__WHAT THIS TASK INVOLVES__
What you return must match the material exactly, with every line present.
Top of DATA TO EXAMINE
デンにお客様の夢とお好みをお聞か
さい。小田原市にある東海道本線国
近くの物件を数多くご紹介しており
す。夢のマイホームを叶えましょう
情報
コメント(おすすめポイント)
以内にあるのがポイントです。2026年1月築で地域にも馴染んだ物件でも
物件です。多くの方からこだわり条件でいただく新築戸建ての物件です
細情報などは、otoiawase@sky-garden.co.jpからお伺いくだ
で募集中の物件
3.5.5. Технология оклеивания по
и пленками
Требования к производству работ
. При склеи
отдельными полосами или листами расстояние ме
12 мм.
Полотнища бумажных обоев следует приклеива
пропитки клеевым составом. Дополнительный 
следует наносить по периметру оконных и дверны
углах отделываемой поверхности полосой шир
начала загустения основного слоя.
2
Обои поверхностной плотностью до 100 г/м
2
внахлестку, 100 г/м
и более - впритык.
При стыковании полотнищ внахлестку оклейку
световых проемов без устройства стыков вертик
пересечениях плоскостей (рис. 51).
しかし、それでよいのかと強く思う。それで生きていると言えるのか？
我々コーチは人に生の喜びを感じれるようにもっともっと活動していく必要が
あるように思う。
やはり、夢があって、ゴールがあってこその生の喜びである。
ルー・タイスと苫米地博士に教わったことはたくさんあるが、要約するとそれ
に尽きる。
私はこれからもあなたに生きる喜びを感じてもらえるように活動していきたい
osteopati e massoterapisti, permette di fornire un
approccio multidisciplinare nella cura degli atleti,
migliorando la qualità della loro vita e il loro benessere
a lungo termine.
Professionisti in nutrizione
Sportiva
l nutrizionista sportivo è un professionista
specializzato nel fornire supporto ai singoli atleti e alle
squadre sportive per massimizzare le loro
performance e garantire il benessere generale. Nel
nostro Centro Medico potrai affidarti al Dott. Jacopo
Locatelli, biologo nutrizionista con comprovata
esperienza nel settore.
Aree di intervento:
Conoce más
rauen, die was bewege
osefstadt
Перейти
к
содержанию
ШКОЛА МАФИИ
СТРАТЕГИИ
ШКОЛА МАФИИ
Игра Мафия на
Bottom of DATA TO EXAMINE
__RESULT OF THIS TASK__
デンにお客様の夢とお好みをお聞か
さい。小田原市にある東海道本線国
近くの物件を数多くご紹介しており
す。夢のマイホームを叶えましょう
情報
コメント(おすすめポイント)
以内にあるのがポイントです。2026年1月築で地域にも馴染んだ物件でも
物件です。多くの方からこだわり条件でいただく新築戸建ての物件です
細情報などは、otoiawase@sky-garden.co.jpからお伺いくだ
で募集中の物件
3.5.5. Технология оклеивания по
и пленками
Требования к производству работ
. При склеи
отдельными полосами или листами расстояние ме
12 мм.
Полотнища бумажных обоев следует приклеива
пропитки клеевым составом. Дополнительный 
следует наносить по периметру оконных и дверны
углах отделываемой поверхности полосой шир
начала загустения основного слоя.
2
Обои поверхностной плотностью до 100 г/м
2
внахлестку, 100 г/м
и более - впритык.
При стыковании полотнищ внахлестку оклейку
световых проемов без устройства стыков вертик
пересечениях плоскостей (рис. 51).
しかし、それでよいのかと強く思う。それで生きていると言えるのか？
我々コーチは人に生の喜びを感じれるようにもっともっと活動していく必要が
あるように思う。
やはり、夢があって、ゴールがあってこその生の喜びである。
ルー・タイスと苫米地博士に教わったことはたくさんあるが、要約するとそれ
に尽きる。
私はこれからもあなたに生きる喜びを感じてもらえるように活動していきたい
osteopati e massoterapisti, permette di fornire un
approccio multidisciplinare nella cura degli atleti,
migliorando la qualità della loro vita e il loro benessere
a lungo termine.
Professionisti in nutrizione
Sportiva
l nutrizionista sportivo è un professionista
specializzato nel fornire supporto ai singoli atleti e alle
squadre sportive per massimizzare le loro
performance e garantire il benessere generale. Nel
nostro Centro Medico potrai affidarti al Dott. Jacopo
Locatelli, biologo nutrizionista con comprovata
esperienza nel settore.
Aree di intervento:
Conoce más
rauen, die was bewege
osefstadt
Перейти
к
содержанию
ШКОЛА МАФИИ
СТРАТЕГИИ
ШКОЛА МАФИИ
Игра Мафия на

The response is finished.